El actor Alberto Martín murió a los 81 años después de sobrellevar una larga y penosa enfermedad, que se agravó hasta lo irreversible en los últimos días.
Tuvo que rendirse a esas complicaciones de salud y cerrar antes de lo que hubiese querido una extensa carrera actoral que siempre encontró, desde un reconocimiento permanente y un afecto sincero, el favor del público más inclinado a las expresiones más populares de las artes escénicas.
Disfrutó de su apogeo en la década de 1970, cuando su rostro era uno de los más conocidos del espectáculo argentino gracias a la constancia de sus apariciones como galán principal cuando los teleteatros estaban a la cabeza de lo más visto de la programación de los canales de aire.
No hacían falta instrumentos mensurables como las planillas de rating para comprobarlo. La certeza estaba en el aprecio de la gente común hacia esas estrellas de la pantalla chica, de las cuales Martín era una de las más populares sin duda alguna.

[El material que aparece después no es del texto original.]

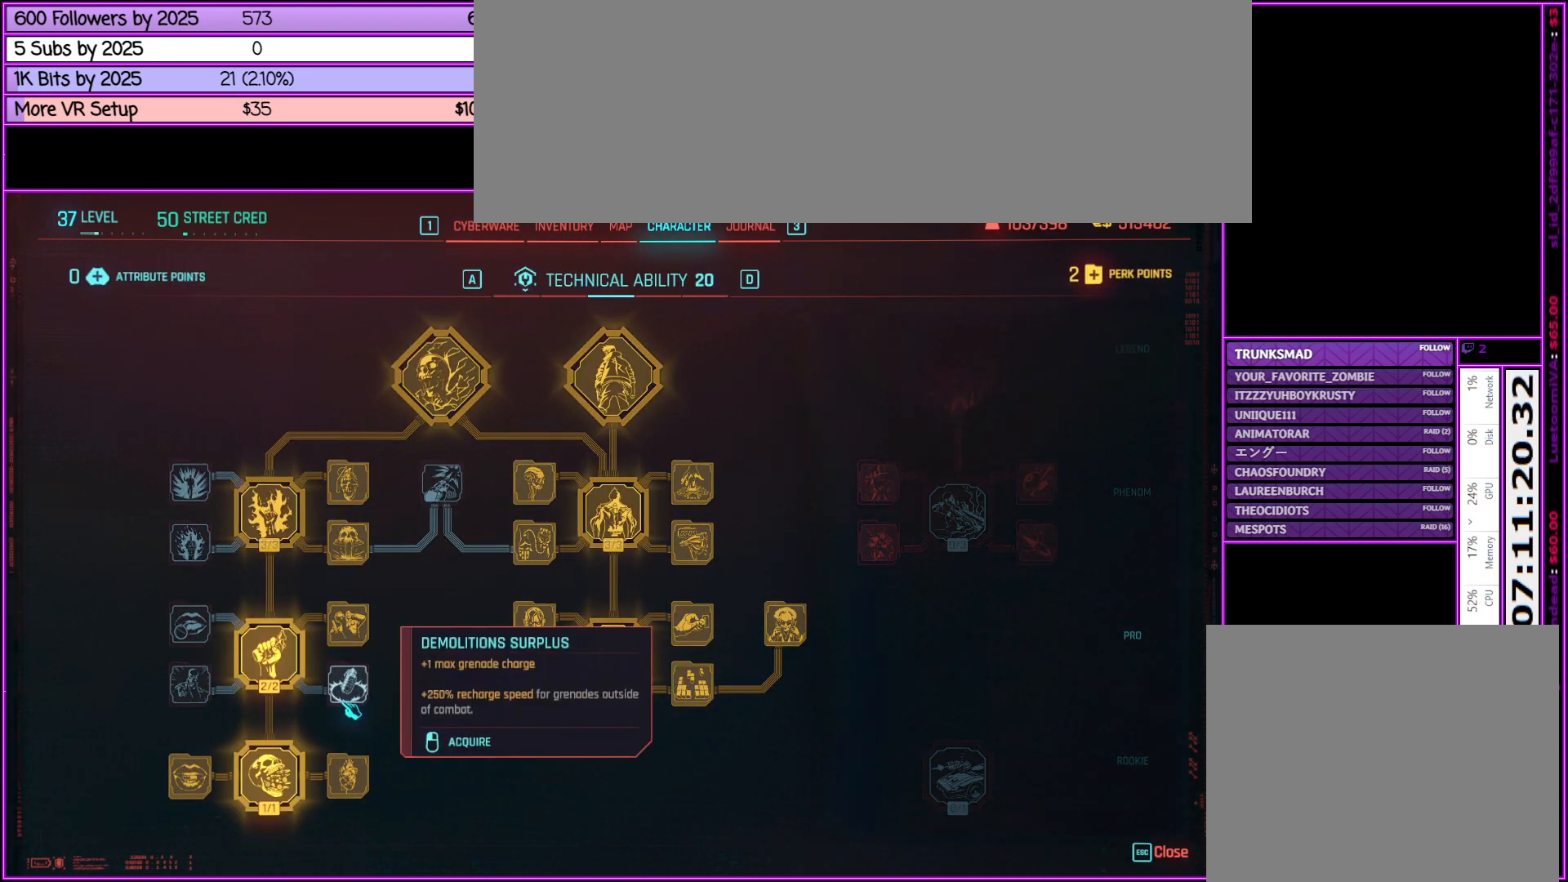
{"keys": [], "mouse": [], "events": []}
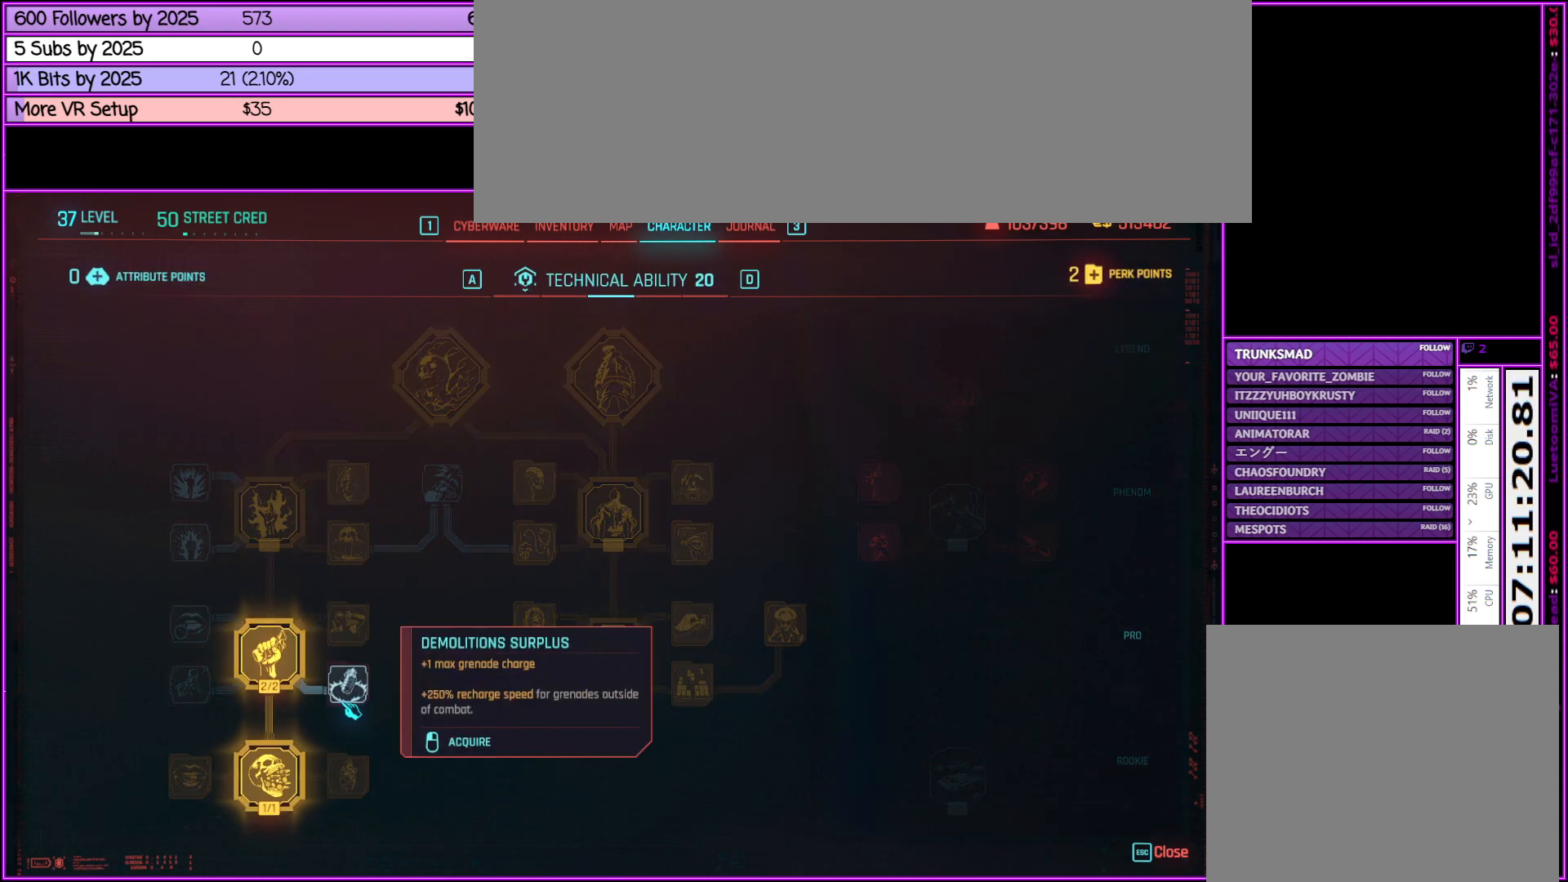
{"keys": [], "mouse": [], "events": []}
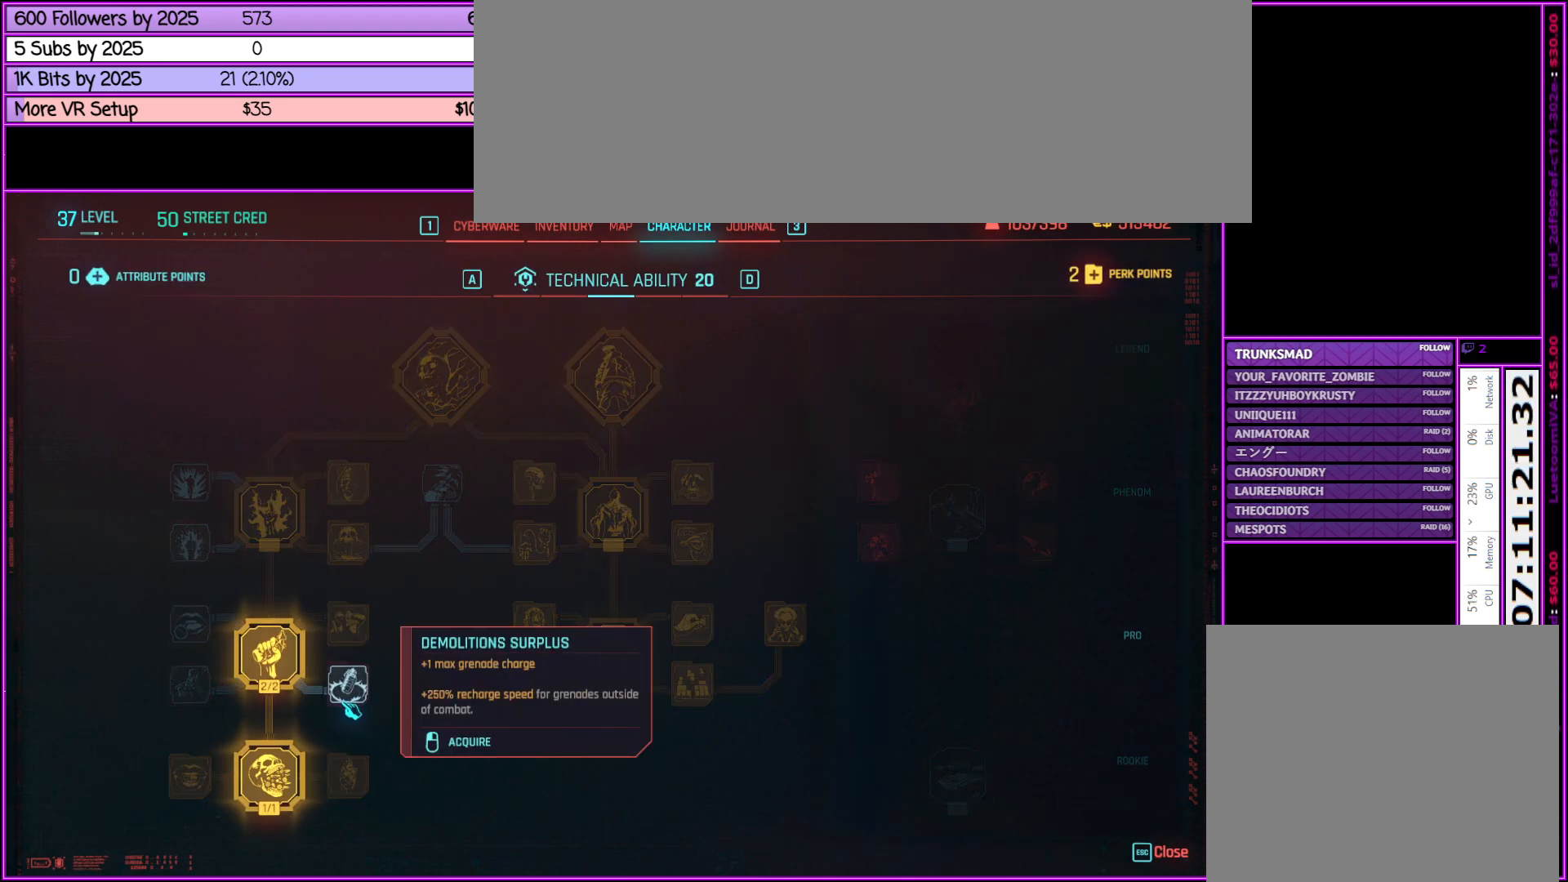
{"keys": [], "mouse": [], "events": [[250, "mouse_left", "down"], [400, "mouse_left", "up"]]}
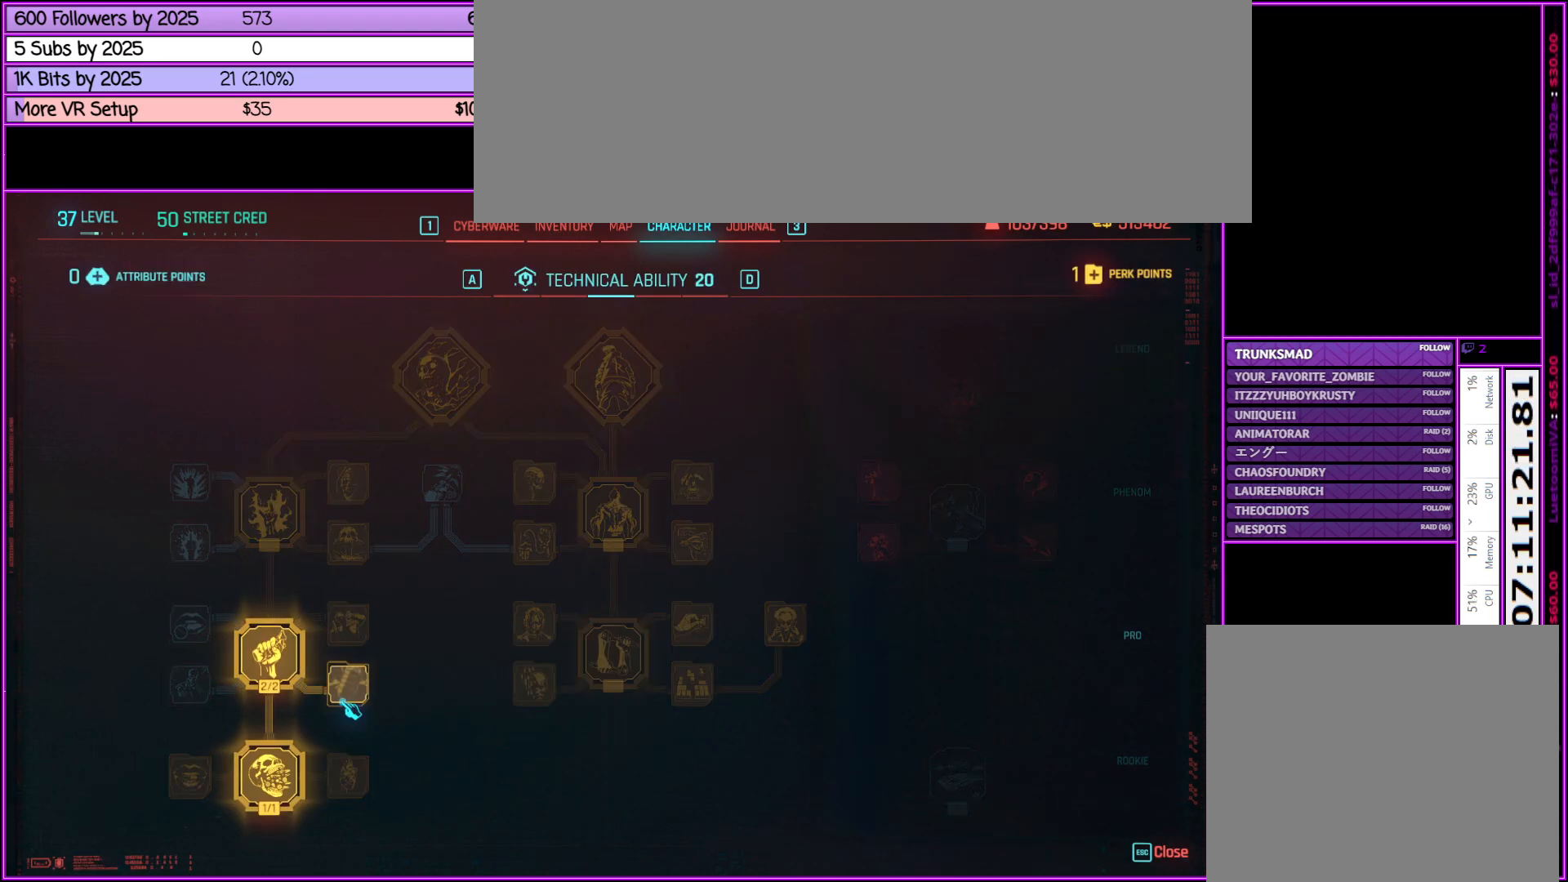
{"keys": [], "mouse": [], "events": []}
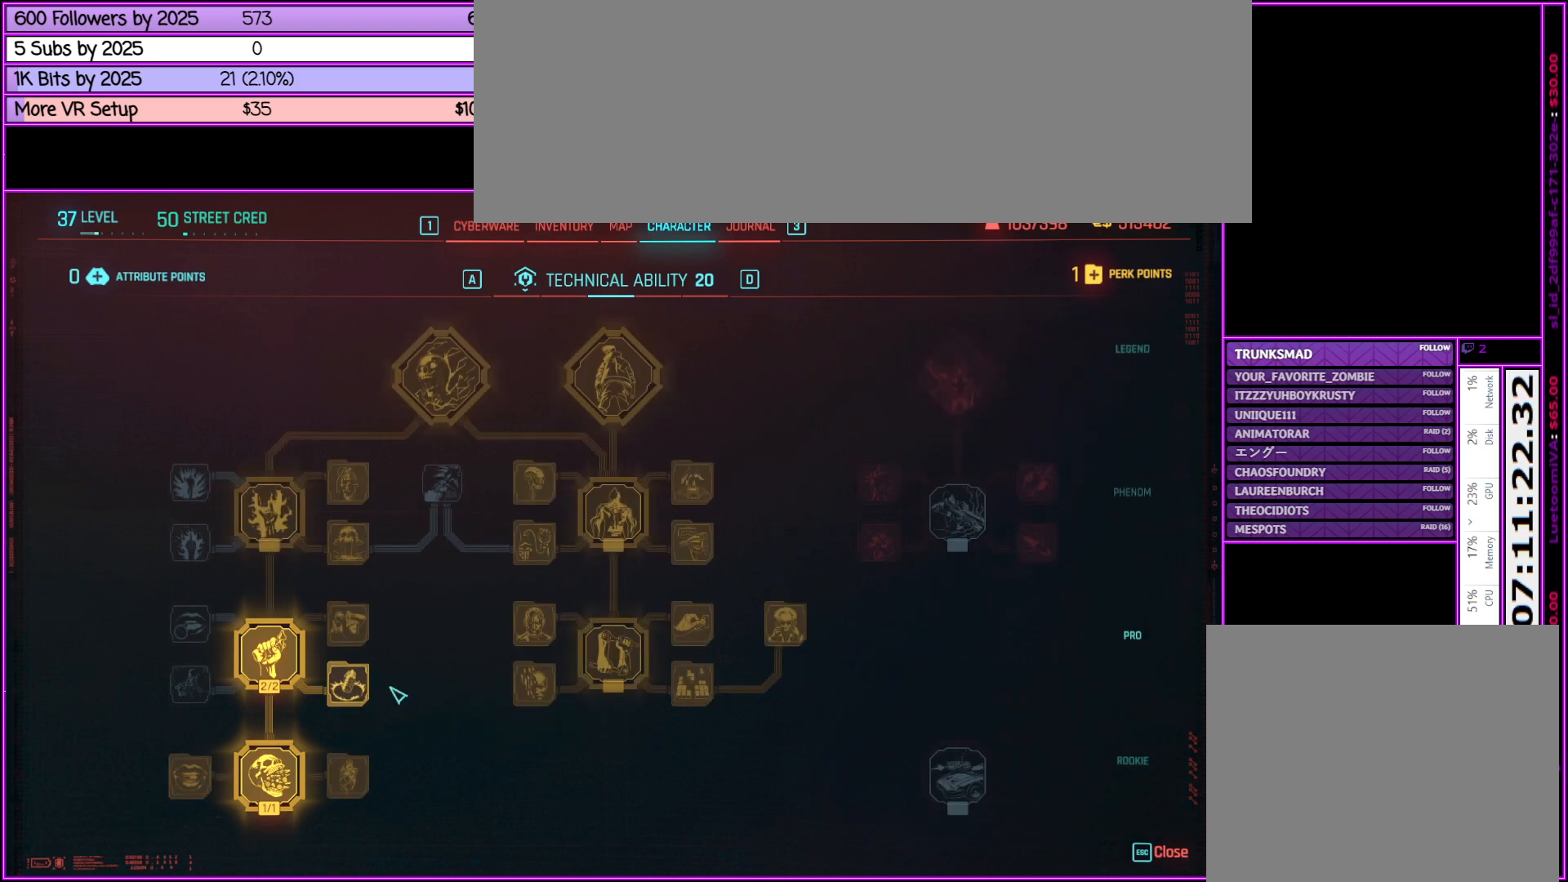
{"keys": [], "mouse": [], "events": [[250, "mouse_right", "down"], [383, "mouse_right", "up"]]}
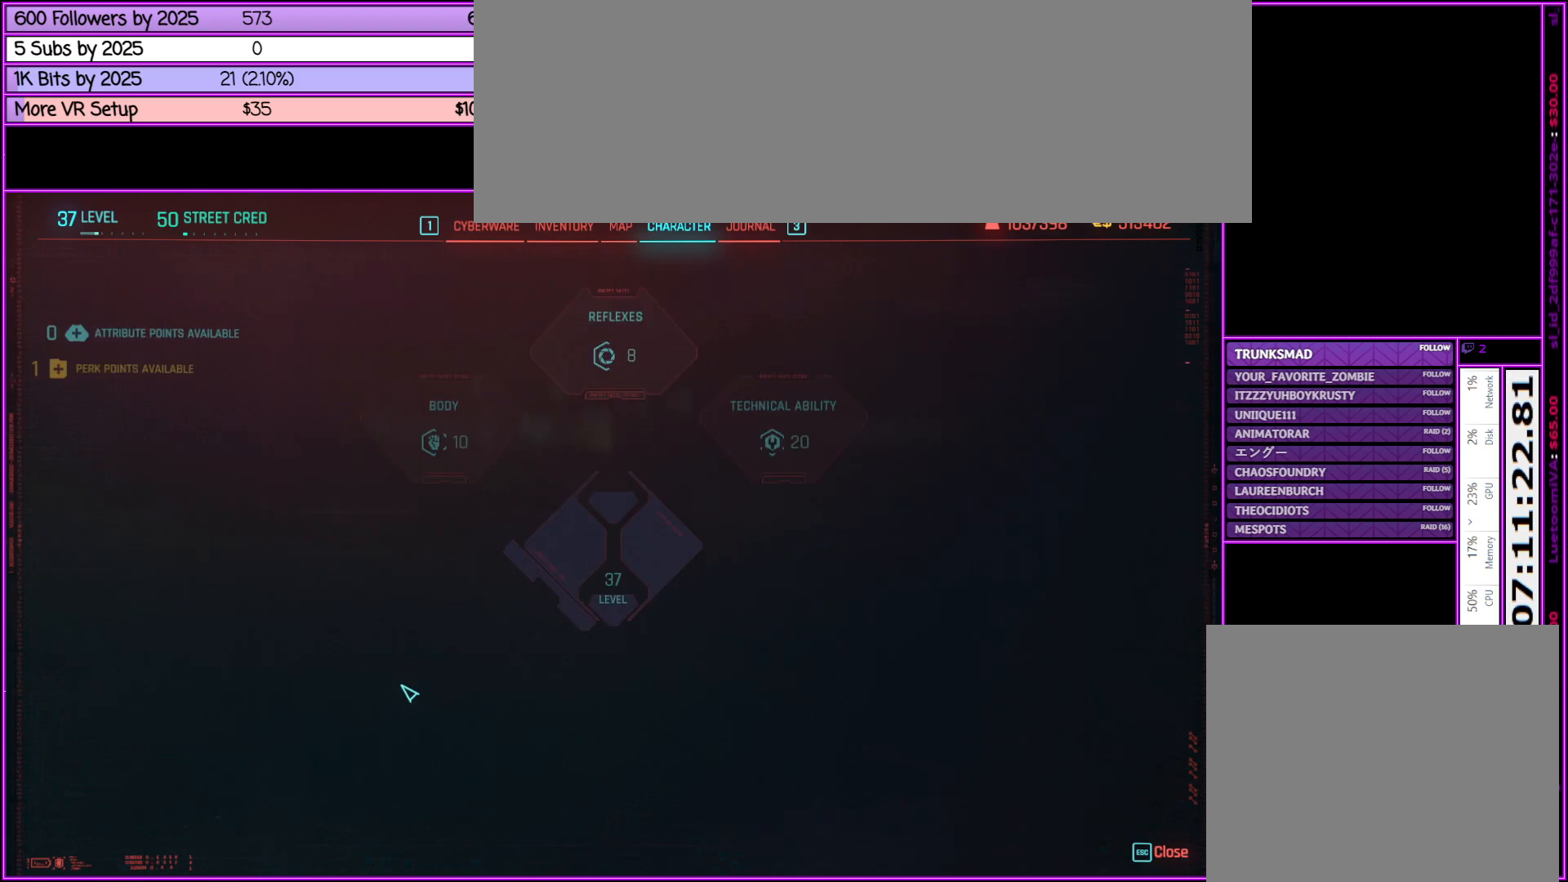
{"keys": [], "mouse": [], "events": [[217, "mouse_right", "down"], [367, "mouse_right", "up"]]}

Con el tiempo, cuando entendió que el momento del galán se agotaba, Martín puso en marcha una segunda vida como actor y logró mantener su vigencia reinventándose como un eficaz comediante.
Era habitual verlo interpretar personajes expuestos casi siempre a enredos picarescos que casi nunca llegaban a ser procaces. Llevó en el tramo final de su vida algunos de esos juegos escénicos a su propia existencia, apareciendo con frecuencia en los medios con detalles y confesiones (a veces simpáticas y a veces incómodas) de su vida sentimental.
Nació como Luis Alberto Di Feo el 8 de mayo de 1944 en el partido bonaerense de San Martín. De aquella infancia vivida en José León Suárez, en el corazón fabril del Oeste del conurbano, conservó hasta el final de su vida un puñado de amigos y la simpatía futbolística por los colores de Chacarita Juniors.
Pero en ese terreno su amor definitivo fue Racing, al punto que llegó a conducir todos los lunes en un canal de cable La cocina de Racing, en el que analizaba los partidos con otros hinchas famosos mientras preparaba en vivo algún plato.
Cada emisión terminaba con Martín en una pose típicamente suya, la sonrisa acompañada por un gesto risueño y simuladamente aguerrido a la vez, y la frase dicha con el puño cerrado a cámara: “¡Vamos Racing c…!”
La cocina fue una de las grandes aficiones de Martín. Quedan el recuerdo cercano de verlo unas cuantas veces con el delantal puesto en Mañanísima, su última aparición televisiva, y el proyecto trunco de un programa de recetas que soñó compartir con Carmen Barbieri, una de las presencias más cercanas que tuvo en el período final de su vida.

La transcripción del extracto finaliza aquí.